The Backcountry Logger is a portable microcontroller-driven device that collects temperature, air pressure, and altitude data, and shows graphs on a built-in screen. It’s intended for hikers, climbers, skiers, and other outdoorsy folks who want to geek out with environmenal data about their activities.

I’ve written extensively already about the design and board layout of the Backcountry Logger, but never described its actual usage in any detail until now. I’d been waiting until I received the custom-designed board back from the PCB house, so I could move the project off the protoboard and onto a permanent frame. The board finally arrived a few days ago, and I had everything assembled after about an hour of soldering. It all worked flawlessly right away, so the transition from protoboard to PCB was very smooth.

The logger interface is organized as 16 different screens, and the user cycles through the list of screens using the PREV and NEXT buttons. Each screen displays status text or a graph of historical data. Most screens also have a menu that can be opened with the SELECT button, providing access to further customization and configuration options. Screens are grouped into altitude, temperature, and air pressure sections, with each section having historical graphs at time scales ranging between past 90 minutes to past 14 days.

The main screen shows a customizable summary of environmental data. By default it displays current altitude and temperature, rate of ascent, and time of day, but the contents are fully customizable from the menu. Each of the screen’s six lines can be configured to show one of eleven different statistics, such as weather forecast, current air pressure, and estimated time to a previously-set goal altitude.

One of my first tests was to take the logger up a nearby hill. Here you can see the 90-minute altitude graph from the test. The graph only goes back about 30 minutes, to the time when I inserted the battery and data collection began.
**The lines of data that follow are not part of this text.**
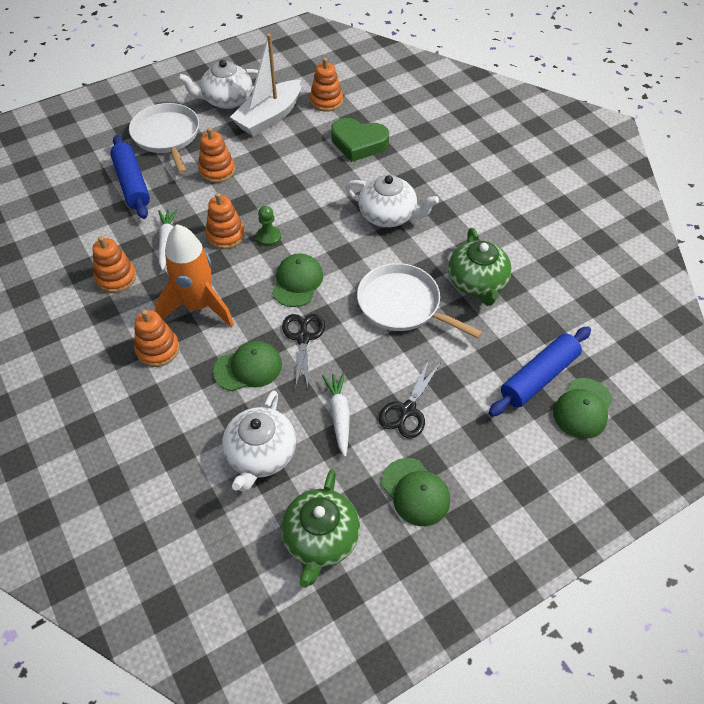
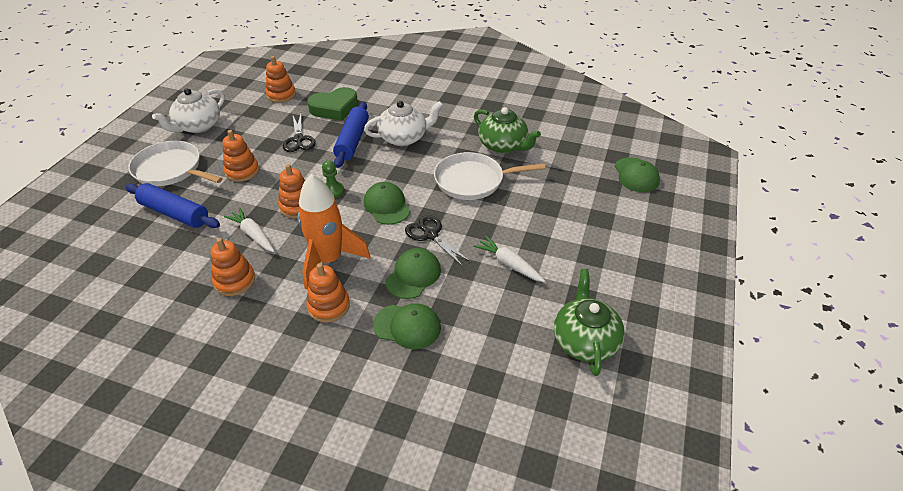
camera: 40 degrees left, 10 degrees down
white teapot [222,390,296,491] -> none
white boat [230,34,302,137] -> none
green teapot [281,469,360,588] -> green teapot turned 150 degrees counterclockwise [554,269,625,376]
black scissors [379,360,441,438] -> black scissors moved to [283,114,316,152]
green cap [382,458,450,526] -> green cap moved to [373,303,441,349]
blue rolling pin [489,326,591,417] -> blue rolling pin moved to [333,102,369,168]

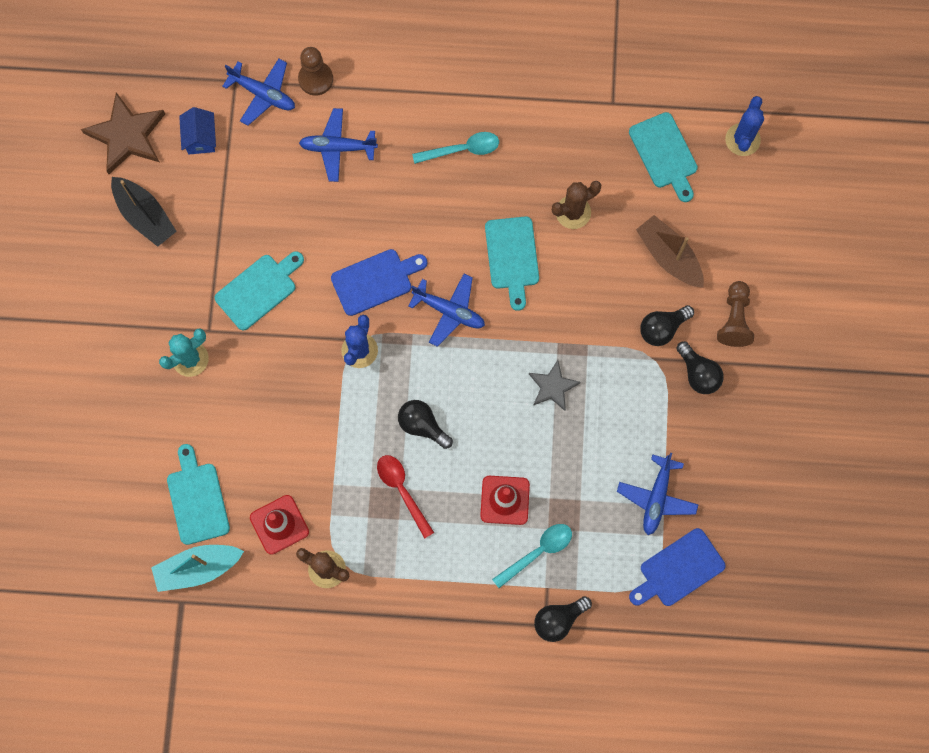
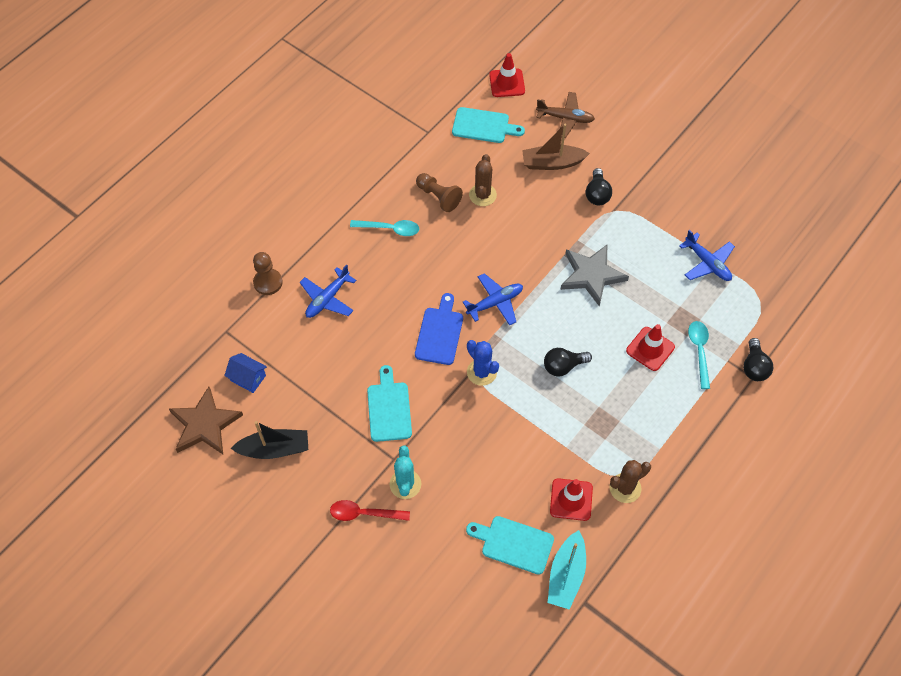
camera: 55 degrees left, 15 degrees down
blue plane [222,59,295,125] -> none
red spoon [377,455,434,539] -> red spoon moved to [330,500,410,521]
turquoise spoon [412,132,499,164] -> turquoise spoon turned 75 degrees clockwise [350,220,419,236]
turquoise cutting board [485,216,539,311] -> none
grey star [529,360,581,411] -> grey star [560,245,629,307], size x1.67
blue cutting board [629,528,726,606] -> none
black light bulb [676,341,724,394] -> none
brown pawn [717,281,754,347] -> brown pawn moved to [416,173,463,212]
blue cactus [725,96,764,156] -> red traffic cone [489,53,525,97]
none -> brown plane [536,92,595,138]

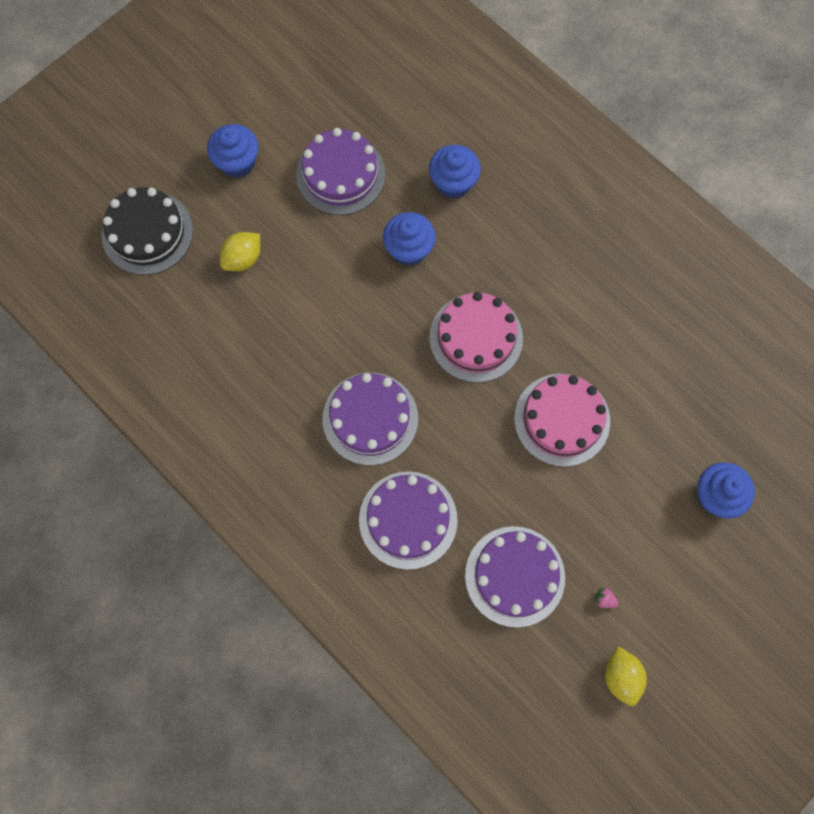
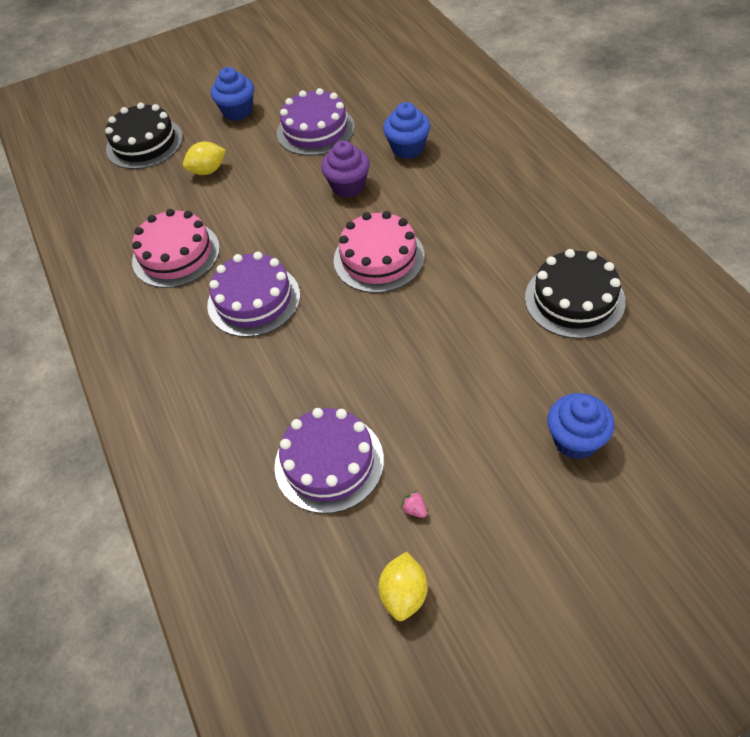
camera: 25 degrees right, 20 degrees down
purple cake [359,471,458,570] -> none
blue cupcake [383,212,436,266] -> purple cupcake [321,140,370,198]
pink cake [514,374,610,467] -> pink cake moved to [132,209,220,288]
none -> black cake [525,249,626,339]

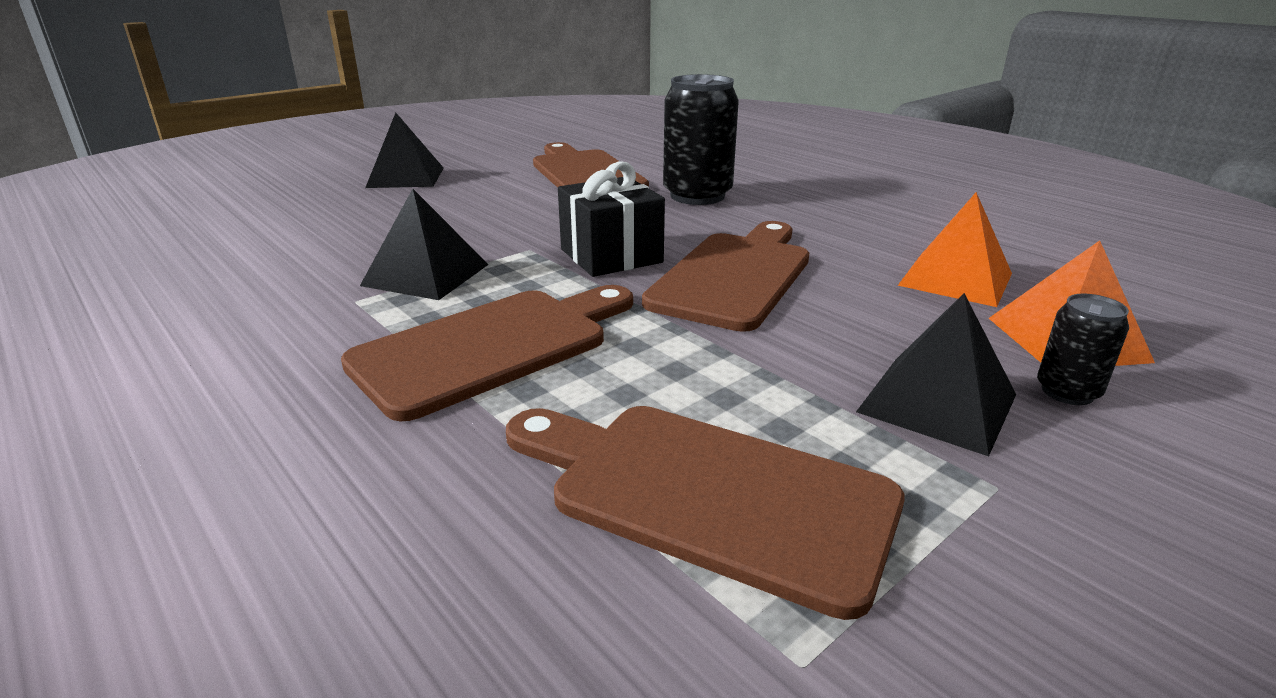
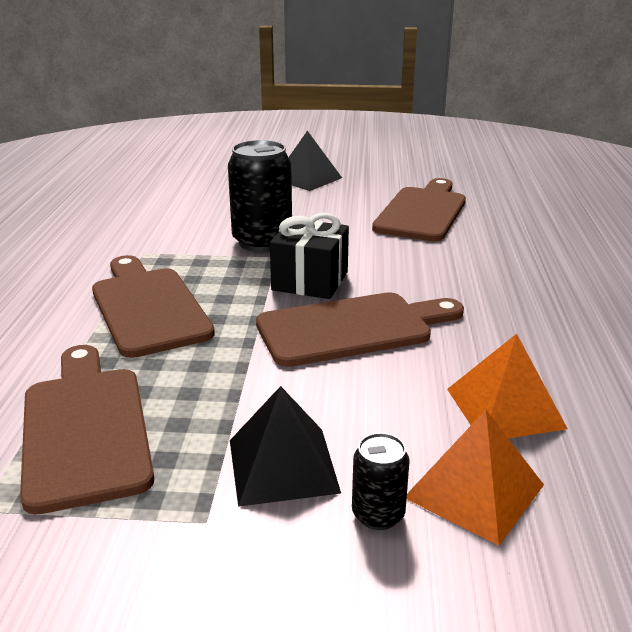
camera: 45 degrees right, 0 degrees up
brown cutting board [341,285,633,421] -> brown cutting board turned 120 degrees counterclockwise [92,255,215,358]
black pyramid [360,189,489,300] -> none
black can [663,74,739,205] -> black can moved to [228,140,292,252]

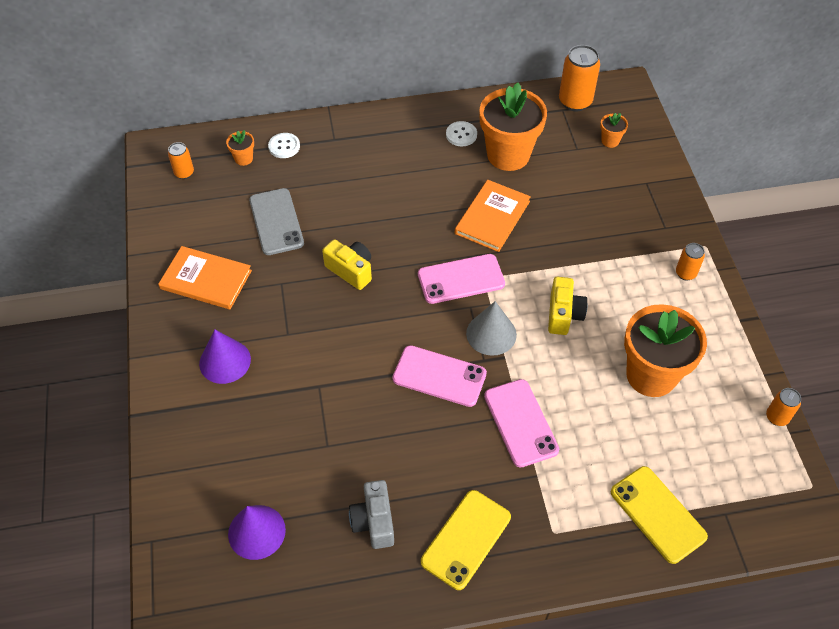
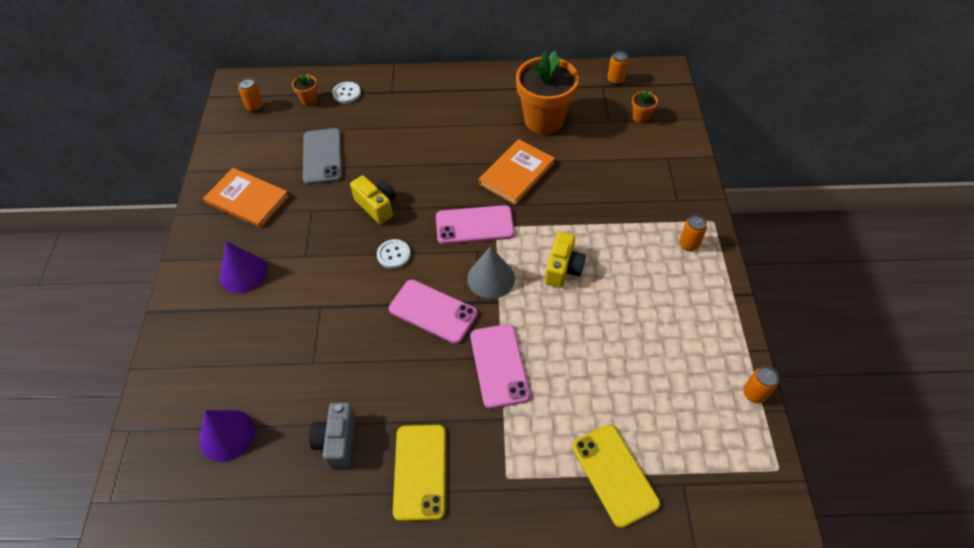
camera: 10 degrees right, 0 degrees up
yellow phone [421,490,511,590] -> yellow phone turned 45 degrees counterclockwise [393,425,446,521]
white button [446,121,477,146] -> white button moved to [377,239,411,269]
orange can [559,45,600,111] -> orange can [607,51,628,85], size x0.56
orange flower pot [624,304,707,397] -> none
The graph begins with a big spike down to about 300 feet when I calibrated the altitude. I then got in my car, and drove up a hill that’s about 470 feet according to the topo map. At this scale, each pixel on the X-axis reperesents one minute.

Here’s the 90-minute temperature graph from the same test. It was a hot day, and my car had been sitting out in the sun, so the interior of the car was sweltering. How sweltering? About 112F, according to the logger. Yikes!

The system screen contains lots of goodies like the firmware version number, current battery voltage, and LCD contrast setting. The system settings can all be edited via the screen’s menu.

This version of the Backcountry Logger is about 7 cm long, 4.5 cm wide, 2 cm tall, and weighs 1.3 ounces. It uses a 3V CR2032 battery, unregulated. The current consumption is about 1.5 mA when it’s on, and 20 uA when it’s asleep. Depending on how much it’s used, the battery life should be about 8-12 months.

The main board has only one IC: an ATmega328P. The rest of the space is consumed by the battery, piezo speaker, buttons, a few passive components, and headers. The LCD and BMP085 pressure/temperature sensor are mounted on breakout boards that plug into the headers.

I’m planning to make a version 3 of the Backcountry Logger that’s substantially smaller and lighter. (Don’t ask what happened to version 2.) This version will be just 5 x 3 cm, and will use a tiny OLED screen that’s higher-resolution than the LCD but physically much smaller. All the parts in version 3 will be surface mount, instead of this version’s through-hole parts. Because the OLED requires more current than the LCD, version 3 will use a single AAA battery with a voltage booster in place of the CR2032 battery. Check back in a few weeks, and I hope to have a version 3 demo to share.